• **TASK DESCRIPTION**
Repeat the lines from the line with "middle dip: (135, 72)" to the line with "middle mcp: (71, 120)" in the listing below, keeping both end lines and adding nothing.

• **GIVEN DATA**
= Beginning of Section =

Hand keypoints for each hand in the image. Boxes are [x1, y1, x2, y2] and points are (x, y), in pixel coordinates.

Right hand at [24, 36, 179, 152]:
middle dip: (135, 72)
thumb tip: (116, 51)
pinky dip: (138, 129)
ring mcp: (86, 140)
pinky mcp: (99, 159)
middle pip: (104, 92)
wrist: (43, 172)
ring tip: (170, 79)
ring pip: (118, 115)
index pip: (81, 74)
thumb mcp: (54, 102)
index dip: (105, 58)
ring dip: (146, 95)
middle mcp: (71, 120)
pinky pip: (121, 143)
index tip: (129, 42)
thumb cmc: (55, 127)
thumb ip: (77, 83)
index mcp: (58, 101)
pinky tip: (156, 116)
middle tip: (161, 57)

= End of Section =
= Beginning of Section =

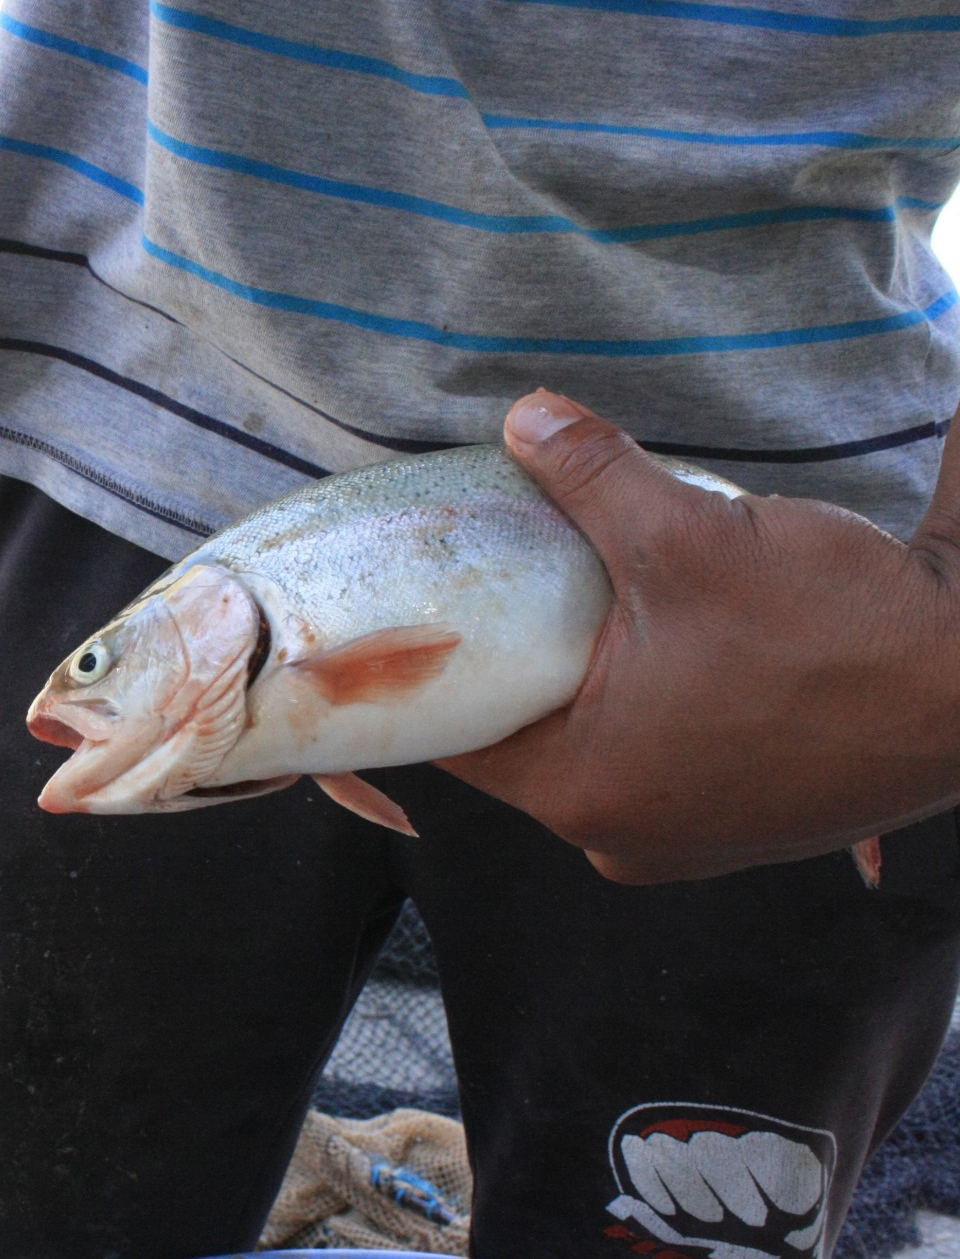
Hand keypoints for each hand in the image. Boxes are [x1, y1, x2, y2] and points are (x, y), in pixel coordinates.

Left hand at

= End of Section =
= Beginning of Section =

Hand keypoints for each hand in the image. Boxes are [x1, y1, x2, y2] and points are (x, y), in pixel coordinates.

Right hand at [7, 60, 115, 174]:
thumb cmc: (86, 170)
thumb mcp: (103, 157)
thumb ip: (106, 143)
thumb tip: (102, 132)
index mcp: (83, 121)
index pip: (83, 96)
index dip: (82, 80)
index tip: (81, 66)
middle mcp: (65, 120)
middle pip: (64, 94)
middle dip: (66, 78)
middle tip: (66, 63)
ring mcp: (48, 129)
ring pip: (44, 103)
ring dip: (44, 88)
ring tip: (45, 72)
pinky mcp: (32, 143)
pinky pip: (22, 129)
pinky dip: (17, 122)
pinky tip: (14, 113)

= End of Section =

• **TASK SOLUTION**
middle dip: (135, 72)
thumb tip: (116, 51)
pinky dip: (138, 129)
ring mcp: (86, 140)
pinky mcp: (99, 159)
middle pip: (104, 92)
wrist: (43, 172)
ring tip: (170, 79)
ring pip: (118, 115)
index pip: (81, 74)
thumb mcp: (54, 102)
index dip: (105, 58)
ring dip: (146, 95)
middle mcp: (71, 120)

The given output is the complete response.